韓経:【時論】米国の韓米FTA評価、均衡を失った見方に
ⓒ 中央日報/中央日報日本語版2016.06.28 09:02
韓米自由貿易協定(FTA)が最近、リッパート駐韓米国大使の発言をきっかけに論争の中心に立っている。韓米FTAで米国の製造業と雇用がどのような影響を受けたかを調査した米国際貿易委員会(USITC)の報告書も近く公開される予定という。その内容がどうであろうと、韓米FTAの評価をめぐり論争が加熱するしかない状況だ。
韓米FTAの評価に対するこうした論争は均衡が取れたものではない。韓米両国がお互い自分が見たい点だけを強調する姿であるからだ。時には誤解もあり、一般の人が理解しにくい内容も多い。両国間の貿易収支不均衡問題もそうだ。韓国の対米貿易黒字が韓米FTA発効後に増えたのは事実だ。2011年の124億ドルから昨年は280億ドルへと倍以上に増えた。
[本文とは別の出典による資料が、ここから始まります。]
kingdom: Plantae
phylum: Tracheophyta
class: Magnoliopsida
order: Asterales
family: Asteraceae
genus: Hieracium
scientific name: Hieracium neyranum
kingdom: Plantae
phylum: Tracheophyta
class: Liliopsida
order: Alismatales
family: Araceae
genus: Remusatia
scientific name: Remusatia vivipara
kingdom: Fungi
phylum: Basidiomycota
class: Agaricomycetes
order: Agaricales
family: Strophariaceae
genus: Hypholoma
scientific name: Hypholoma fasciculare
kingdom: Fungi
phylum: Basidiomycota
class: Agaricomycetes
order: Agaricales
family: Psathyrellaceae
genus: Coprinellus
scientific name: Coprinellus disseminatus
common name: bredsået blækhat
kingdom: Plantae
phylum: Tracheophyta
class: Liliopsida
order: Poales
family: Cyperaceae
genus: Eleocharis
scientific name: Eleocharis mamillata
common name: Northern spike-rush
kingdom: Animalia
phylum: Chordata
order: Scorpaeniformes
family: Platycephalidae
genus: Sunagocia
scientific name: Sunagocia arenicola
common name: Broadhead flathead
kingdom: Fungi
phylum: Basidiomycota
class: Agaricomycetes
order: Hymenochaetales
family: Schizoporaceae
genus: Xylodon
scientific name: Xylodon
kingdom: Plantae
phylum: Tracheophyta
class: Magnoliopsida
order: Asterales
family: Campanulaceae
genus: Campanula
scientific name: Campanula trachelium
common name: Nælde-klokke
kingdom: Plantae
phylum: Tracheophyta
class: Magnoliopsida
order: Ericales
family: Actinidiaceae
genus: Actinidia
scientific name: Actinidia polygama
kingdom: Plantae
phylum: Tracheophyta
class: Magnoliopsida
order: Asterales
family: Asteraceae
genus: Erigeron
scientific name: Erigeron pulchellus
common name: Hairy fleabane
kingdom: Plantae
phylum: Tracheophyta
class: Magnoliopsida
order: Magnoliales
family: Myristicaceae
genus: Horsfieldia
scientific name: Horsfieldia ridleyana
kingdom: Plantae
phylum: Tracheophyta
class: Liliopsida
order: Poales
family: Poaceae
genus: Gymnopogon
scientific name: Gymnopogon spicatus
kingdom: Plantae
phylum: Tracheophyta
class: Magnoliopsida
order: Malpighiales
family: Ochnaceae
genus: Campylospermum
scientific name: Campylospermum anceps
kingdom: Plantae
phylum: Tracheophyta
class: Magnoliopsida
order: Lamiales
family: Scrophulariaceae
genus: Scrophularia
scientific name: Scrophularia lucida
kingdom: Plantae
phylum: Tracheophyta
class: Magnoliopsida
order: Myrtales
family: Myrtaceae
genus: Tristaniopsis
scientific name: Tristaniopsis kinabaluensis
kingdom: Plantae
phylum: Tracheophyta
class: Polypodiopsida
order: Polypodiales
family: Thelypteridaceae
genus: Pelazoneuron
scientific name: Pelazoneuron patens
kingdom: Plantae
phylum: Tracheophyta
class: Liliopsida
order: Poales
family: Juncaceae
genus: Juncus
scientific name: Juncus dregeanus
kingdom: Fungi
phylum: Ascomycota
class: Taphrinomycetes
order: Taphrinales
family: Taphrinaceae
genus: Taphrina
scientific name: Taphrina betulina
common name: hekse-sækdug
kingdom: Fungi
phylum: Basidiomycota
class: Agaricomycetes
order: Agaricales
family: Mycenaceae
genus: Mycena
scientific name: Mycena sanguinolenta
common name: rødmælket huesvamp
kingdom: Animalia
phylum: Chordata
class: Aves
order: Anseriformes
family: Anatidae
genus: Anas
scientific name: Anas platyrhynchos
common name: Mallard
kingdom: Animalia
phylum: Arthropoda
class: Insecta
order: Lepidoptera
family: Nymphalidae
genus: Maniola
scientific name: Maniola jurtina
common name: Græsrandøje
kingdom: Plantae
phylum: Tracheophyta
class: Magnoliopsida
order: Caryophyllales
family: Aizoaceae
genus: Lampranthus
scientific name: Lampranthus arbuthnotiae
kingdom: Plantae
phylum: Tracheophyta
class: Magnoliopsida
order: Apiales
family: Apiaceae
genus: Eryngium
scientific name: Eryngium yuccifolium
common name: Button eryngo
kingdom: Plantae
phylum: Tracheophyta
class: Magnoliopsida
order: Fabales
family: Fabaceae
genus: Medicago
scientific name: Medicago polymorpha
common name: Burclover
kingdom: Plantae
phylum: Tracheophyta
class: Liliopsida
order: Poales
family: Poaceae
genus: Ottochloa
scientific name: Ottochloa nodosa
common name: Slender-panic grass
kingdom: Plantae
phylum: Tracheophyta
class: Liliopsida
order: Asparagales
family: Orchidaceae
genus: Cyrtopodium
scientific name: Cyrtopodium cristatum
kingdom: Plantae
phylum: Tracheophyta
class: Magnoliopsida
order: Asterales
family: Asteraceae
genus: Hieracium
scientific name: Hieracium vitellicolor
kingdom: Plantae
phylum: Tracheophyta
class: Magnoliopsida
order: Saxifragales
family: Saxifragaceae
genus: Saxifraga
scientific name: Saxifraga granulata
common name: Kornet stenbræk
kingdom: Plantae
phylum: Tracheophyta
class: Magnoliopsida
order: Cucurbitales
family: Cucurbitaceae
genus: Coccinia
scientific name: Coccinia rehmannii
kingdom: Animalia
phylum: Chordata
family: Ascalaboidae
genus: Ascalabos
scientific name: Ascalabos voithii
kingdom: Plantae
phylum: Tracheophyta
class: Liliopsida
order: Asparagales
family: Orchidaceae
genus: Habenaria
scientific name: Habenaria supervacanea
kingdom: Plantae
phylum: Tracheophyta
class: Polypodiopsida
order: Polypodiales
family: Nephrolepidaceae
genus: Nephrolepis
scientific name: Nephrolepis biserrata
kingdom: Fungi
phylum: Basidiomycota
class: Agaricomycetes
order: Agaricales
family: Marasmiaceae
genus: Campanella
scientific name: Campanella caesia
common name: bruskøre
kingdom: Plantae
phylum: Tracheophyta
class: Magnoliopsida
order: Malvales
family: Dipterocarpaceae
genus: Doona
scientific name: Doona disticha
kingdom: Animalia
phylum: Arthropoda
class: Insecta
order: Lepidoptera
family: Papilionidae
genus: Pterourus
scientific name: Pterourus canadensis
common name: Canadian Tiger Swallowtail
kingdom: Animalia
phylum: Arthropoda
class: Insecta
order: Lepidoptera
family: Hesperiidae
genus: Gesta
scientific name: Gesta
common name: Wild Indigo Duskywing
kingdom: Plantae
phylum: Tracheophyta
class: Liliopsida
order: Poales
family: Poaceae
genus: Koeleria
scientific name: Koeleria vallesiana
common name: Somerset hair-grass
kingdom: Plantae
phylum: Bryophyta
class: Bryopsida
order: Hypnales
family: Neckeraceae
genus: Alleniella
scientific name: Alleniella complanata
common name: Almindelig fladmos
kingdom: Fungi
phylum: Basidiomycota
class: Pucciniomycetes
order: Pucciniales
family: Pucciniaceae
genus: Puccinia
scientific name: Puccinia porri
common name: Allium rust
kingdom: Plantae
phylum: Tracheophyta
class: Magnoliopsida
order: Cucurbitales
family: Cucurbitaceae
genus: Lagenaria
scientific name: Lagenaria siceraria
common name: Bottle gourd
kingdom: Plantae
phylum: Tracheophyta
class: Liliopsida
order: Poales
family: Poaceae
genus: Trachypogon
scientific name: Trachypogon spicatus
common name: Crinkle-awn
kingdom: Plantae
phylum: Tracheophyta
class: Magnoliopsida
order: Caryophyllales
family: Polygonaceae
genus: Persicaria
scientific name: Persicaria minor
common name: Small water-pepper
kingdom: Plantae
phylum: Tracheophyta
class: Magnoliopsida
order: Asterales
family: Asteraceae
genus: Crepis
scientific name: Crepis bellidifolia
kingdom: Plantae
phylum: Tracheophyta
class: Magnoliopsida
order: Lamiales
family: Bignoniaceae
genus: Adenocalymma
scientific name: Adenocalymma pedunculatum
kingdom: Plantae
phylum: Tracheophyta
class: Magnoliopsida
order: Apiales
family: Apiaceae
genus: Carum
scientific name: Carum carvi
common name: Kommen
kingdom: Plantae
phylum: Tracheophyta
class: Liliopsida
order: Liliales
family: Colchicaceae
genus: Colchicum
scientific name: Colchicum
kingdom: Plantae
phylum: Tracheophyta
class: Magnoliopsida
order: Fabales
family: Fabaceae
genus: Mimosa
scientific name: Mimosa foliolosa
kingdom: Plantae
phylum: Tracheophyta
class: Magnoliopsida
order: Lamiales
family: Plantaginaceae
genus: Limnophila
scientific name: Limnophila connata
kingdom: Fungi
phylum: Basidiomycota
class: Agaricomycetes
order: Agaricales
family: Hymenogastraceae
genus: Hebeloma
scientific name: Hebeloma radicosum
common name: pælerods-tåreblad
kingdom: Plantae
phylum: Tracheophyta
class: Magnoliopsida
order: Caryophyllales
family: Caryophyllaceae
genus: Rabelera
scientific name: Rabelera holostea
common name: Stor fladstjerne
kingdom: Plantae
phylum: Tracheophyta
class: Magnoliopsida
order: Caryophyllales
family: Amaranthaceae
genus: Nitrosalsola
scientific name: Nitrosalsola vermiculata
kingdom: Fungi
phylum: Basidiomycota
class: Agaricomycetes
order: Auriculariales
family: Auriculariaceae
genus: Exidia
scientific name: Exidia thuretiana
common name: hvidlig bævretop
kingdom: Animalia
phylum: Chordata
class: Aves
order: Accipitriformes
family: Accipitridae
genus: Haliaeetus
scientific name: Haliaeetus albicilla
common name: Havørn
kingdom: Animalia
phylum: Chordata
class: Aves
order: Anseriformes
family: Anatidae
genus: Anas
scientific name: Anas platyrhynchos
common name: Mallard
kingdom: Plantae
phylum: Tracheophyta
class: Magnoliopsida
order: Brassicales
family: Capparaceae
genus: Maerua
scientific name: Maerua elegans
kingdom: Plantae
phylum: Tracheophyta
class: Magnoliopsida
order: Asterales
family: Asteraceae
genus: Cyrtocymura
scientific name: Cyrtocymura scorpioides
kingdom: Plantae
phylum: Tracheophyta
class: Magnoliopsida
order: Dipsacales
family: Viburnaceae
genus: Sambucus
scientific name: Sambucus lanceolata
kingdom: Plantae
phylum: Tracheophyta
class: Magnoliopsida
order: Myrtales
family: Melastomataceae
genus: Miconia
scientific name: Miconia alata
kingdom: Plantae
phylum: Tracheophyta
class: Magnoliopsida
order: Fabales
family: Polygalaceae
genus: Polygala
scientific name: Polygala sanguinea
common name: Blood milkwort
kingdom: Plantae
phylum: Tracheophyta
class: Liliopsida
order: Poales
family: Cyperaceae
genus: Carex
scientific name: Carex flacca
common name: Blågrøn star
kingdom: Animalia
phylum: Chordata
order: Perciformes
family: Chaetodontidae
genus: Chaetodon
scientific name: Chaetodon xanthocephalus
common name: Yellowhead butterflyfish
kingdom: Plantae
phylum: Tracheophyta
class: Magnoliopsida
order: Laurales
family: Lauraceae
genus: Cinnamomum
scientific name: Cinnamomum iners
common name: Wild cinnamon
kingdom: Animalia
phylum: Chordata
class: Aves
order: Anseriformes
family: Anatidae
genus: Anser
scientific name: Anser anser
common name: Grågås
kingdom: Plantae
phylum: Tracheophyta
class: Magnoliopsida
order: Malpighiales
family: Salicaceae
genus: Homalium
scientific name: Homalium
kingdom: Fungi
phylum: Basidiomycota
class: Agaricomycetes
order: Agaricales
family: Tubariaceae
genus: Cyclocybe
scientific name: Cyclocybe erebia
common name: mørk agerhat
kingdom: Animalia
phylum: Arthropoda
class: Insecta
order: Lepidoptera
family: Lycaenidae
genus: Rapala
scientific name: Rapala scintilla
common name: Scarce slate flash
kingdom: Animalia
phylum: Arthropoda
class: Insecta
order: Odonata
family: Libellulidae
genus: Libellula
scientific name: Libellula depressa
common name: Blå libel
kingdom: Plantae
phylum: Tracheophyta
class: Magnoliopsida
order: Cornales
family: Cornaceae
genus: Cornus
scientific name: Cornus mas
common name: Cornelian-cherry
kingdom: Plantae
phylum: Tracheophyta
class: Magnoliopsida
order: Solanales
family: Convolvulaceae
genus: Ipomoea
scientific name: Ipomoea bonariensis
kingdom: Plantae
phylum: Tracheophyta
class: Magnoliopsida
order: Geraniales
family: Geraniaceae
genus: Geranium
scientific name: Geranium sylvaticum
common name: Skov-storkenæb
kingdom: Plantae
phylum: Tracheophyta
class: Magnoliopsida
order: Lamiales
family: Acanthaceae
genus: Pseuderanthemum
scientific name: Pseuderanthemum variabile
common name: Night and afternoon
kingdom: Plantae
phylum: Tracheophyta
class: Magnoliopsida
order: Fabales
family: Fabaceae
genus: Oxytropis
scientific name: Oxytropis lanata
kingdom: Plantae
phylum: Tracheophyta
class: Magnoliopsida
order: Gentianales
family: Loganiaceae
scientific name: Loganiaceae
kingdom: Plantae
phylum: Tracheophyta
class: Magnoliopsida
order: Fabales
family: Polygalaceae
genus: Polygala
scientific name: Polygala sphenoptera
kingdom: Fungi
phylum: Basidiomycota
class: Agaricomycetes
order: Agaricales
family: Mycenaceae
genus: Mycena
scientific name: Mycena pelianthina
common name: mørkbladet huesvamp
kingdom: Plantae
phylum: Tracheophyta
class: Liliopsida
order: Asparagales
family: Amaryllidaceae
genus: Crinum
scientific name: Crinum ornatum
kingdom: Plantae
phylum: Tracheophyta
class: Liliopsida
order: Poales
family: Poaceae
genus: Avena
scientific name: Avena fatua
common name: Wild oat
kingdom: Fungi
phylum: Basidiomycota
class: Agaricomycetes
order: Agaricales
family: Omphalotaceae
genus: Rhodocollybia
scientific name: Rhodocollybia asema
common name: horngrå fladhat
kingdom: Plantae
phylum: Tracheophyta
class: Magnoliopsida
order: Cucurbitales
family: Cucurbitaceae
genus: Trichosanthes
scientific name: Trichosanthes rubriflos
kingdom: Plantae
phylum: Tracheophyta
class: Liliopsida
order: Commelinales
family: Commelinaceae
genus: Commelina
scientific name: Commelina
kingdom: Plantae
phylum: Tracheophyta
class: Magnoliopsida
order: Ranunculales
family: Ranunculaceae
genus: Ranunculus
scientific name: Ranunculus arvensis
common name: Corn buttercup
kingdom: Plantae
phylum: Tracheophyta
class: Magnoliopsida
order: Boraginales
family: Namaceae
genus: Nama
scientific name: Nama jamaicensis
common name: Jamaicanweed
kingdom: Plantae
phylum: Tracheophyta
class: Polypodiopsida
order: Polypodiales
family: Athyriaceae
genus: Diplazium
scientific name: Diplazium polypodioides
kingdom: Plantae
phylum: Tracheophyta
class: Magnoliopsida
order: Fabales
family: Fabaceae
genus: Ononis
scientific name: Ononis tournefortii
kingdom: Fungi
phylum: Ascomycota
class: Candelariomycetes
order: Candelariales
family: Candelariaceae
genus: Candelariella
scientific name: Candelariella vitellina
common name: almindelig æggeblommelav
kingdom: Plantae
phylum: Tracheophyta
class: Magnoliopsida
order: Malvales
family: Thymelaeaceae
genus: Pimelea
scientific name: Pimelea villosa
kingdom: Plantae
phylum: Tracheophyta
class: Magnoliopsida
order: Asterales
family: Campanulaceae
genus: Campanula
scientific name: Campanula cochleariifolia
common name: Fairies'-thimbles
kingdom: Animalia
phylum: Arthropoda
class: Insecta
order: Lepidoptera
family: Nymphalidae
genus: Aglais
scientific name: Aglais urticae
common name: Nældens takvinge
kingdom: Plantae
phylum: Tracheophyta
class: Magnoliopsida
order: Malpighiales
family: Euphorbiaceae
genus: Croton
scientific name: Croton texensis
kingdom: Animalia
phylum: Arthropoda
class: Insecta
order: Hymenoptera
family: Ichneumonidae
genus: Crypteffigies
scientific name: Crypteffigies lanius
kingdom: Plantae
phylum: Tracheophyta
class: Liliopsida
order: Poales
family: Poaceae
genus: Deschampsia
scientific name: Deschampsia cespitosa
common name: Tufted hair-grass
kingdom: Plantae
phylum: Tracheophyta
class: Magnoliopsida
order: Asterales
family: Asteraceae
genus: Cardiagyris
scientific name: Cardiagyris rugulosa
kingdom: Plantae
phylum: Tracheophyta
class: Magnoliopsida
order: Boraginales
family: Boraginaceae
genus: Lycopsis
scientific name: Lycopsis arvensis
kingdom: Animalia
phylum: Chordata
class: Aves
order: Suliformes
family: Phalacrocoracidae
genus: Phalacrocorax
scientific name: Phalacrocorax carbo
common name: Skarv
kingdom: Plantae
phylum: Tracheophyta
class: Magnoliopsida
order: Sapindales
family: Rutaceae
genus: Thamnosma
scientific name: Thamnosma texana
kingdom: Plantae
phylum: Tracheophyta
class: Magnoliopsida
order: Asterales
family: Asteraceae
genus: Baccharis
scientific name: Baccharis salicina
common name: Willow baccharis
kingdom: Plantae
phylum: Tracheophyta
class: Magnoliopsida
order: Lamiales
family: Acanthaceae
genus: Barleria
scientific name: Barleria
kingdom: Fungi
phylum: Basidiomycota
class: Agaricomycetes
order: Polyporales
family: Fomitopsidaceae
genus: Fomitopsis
しかし韓国の対米黒字の増加はほとんどFTAの恩恵を受けていない乗用車や携帯電話、半導体などの輸出増加による結果だ。2015年の米国の韓国産製品輸入額720億ドルのうち乗用車が180億ドル、携帯電話が73億ドル、半導体が33億ドルと、この3つの品目が全体輸入額の40%を占める。ところが昨年まで韓国の乗用車輸出に対する米国の関税は韓米FTA発効前と同じ2.5%だった。携帯電話と半導体は韓米FTA発効前から関税がなかった。したがってこれら品目の対米輸出が増えたからといって、これをすべて韓米FTAの影響と見るのは適切でない。